TEXTO APRESENTADO:
De Fradique Mendes…
A indignação de MEC a respeito da pronúncia abandalhada ou pretensiosa da língua americana trouxe-me à lembrança a conhecida “Carta de Fradique Mendes a Madame S”, em “A Correspondência de Fradique Mendes, IV” (que felizmente a Internet me permite transcrever sem custo, no que lhe fico grata pelas páginas memoráveis queirosianas a que nos dá acesso). Coloco-a, pois, no fim, no prazer de uma escrita que alia sensatez, saber e elegância expressiva, pese embora uma certa afectação maneirista, de altivez patriótica ou de bom senso apenas, repito, já que dificilmente um estrageiro consegue reproduzir a fonética dos naturais de um país, a menos que ali esteja enraizado de longa data. Não quero, com essas magníficas páginas de Eça, contestar os considerando de MEC, a respeito dessa deturpação que a sua sensibilidade de expert na língua inglesa captou, deturpação que em nós é fruto apenas de pedantismo e de saloiice ignara, de quem igualmente deturpa constantemente a sua própria língua, indiferente ao respeito que ela nos merece a todos. Mas, sim, leiamos também Eça, e sempre Eça, “falemos nobremente mal, patrioticamente mal, as línguas dos outros!”, como escreveu “Fradique”. Aqui apenas acrescentaria – mas aprendamos a falar e a escrever patrioticamente bem a nossa língua, Senhores. Quanto a agacharmo-nos, apenas o façamos para pedir ovos no estrangeiro, como o fazia a tia de Fradique, em superior destaque representativo, à falta de expressão linguística adequada...
OPINIÃO
Lil’
monkeys lusos
Em 2020 a pronúncia portuguesa da
língua inglesa parece uma declaração de ódio à pronúncia americana.
MIGUEL ESTEVES
CARDOSO
PÚBLICO, 20 de Novembro de 2020
Sendo
admirável que tantos jovens falem fluentemente inglês é pena que a pronúncia
seja tão americana. Nos Estados
Unidos da América são tantas as pronúncias encantadoras que é impossível
preferir só uma. O horror é quando chega às nossas bocas onde a língua se
arrasta e enrola como se estivéssemos a fazer pouco dos americanos.
Em
2020 a pronúncia portuguesa da língua inglesa parece uma declaração de ódio à
pronúncia americana. É um ódio acústico que não deve corresponder a qualquer
inimizade - e por isso mesmo é mais aberrante.
Quem
diria que seria a Internet a ensinar os portugueses a falar inglês? E, para
mais, em curtos vídeo-cliques, que tanto contribuem para o aprofundamento
cultural que se quer.

DADOS FORNECIDOS:

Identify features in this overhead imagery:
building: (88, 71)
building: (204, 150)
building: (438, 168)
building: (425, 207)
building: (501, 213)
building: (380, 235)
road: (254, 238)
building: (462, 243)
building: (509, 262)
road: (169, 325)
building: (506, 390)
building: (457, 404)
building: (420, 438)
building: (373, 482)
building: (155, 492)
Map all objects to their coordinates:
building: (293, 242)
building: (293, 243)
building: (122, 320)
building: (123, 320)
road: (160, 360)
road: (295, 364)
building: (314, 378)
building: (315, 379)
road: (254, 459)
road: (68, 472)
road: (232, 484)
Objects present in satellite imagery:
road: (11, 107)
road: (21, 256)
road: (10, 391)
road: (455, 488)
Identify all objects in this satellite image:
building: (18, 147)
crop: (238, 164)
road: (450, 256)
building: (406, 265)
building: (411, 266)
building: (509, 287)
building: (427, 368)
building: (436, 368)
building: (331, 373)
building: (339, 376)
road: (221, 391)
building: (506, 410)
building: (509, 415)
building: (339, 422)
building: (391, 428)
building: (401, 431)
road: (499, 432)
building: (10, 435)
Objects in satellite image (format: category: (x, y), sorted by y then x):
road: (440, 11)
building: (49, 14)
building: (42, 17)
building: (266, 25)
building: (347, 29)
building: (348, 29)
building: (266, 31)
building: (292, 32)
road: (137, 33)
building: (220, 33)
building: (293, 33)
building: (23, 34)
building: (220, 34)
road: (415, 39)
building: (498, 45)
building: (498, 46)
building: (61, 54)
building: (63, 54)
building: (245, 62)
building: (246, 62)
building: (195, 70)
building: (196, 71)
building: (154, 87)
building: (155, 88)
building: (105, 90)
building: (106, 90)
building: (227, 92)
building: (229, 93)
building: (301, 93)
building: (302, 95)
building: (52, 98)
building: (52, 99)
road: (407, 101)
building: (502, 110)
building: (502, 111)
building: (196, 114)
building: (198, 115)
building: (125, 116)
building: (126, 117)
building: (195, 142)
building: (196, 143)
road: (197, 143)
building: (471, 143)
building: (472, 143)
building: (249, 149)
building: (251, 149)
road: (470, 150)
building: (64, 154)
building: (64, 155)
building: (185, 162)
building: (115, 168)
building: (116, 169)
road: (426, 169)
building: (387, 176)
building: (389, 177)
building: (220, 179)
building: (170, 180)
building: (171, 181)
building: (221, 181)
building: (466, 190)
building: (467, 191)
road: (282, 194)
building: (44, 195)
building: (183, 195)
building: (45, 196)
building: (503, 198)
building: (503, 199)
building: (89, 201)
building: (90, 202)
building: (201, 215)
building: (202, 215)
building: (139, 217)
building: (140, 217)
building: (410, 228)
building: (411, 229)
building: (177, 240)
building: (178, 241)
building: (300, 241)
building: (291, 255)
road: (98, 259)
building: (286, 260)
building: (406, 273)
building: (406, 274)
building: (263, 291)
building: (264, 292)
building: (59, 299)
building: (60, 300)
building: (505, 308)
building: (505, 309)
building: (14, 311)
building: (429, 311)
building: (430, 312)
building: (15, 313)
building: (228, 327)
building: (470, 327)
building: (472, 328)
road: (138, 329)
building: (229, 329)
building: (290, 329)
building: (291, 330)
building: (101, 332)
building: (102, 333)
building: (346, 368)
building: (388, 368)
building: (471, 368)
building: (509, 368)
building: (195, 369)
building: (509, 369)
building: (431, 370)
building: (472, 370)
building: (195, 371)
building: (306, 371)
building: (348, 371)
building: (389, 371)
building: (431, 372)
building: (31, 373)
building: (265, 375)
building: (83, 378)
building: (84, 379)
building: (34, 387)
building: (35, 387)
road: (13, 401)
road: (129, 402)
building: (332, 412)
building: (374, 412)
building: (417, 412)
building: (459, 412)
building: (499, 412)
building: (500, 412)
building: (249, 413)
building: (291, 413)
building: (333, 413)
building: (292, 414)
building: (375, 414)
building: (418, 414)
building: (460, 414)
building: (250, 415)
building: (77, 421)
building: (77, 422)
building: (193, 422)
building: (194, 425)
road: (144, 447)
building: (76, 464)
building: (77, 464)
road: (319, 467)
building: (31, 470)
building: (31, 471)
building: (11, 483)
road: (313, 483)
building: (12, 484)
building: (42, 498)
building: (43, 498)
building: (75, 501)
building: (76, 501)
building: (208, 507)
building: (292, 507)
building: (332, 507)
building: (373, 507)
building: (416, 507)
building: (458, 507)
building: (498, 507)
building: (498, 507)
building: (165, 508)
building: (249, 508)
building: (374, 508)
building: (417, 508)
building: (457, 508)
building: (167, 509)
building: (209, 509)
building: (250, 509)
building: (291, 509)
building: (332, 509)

INSTRUÇÕES DAS TAREFAS:
1. Reescreva de forma mais breve o parágrafo do texto que começa por "Sendo admirável que tantos jovens", conservando os factos principais.
2. Transcreva do texto, sem qualquer alteração, o trecho que vai de "MIGUEL ESTEVES" a "pouco dos americanos.".
Os registos não são necessários para esta resolução.

RESPOSTAS AOS EXERCÍCIOS:
1. É admirável que tantos jovens falem inglês fluentemente, mas é pena que a pronúncia seja tão americana. Nos Estados Unidos há tantas pronúncias encantadoras que não se pode preferir só uma. O horror surge na nossa boca, onde a língua se arrasta e enrola como se fizéssemos pouco dos americanos.

2.
MIGUEL ESTEVES
CARDOSO
PÚBLICO, 20 de Novembro de 2020
Sendo
admirável que tantos jovens falem fluentemente inglês é pena que a pronúncia
seja tão americana. Nos Estados
Unidos da América são tantas as pronúncias encantadoras que é impossível
preferir só uma. O horror é quando chega às nossas bocas onde a língua se
arrasta e enrola como se estivéssemos a fazer pouco dos americanos.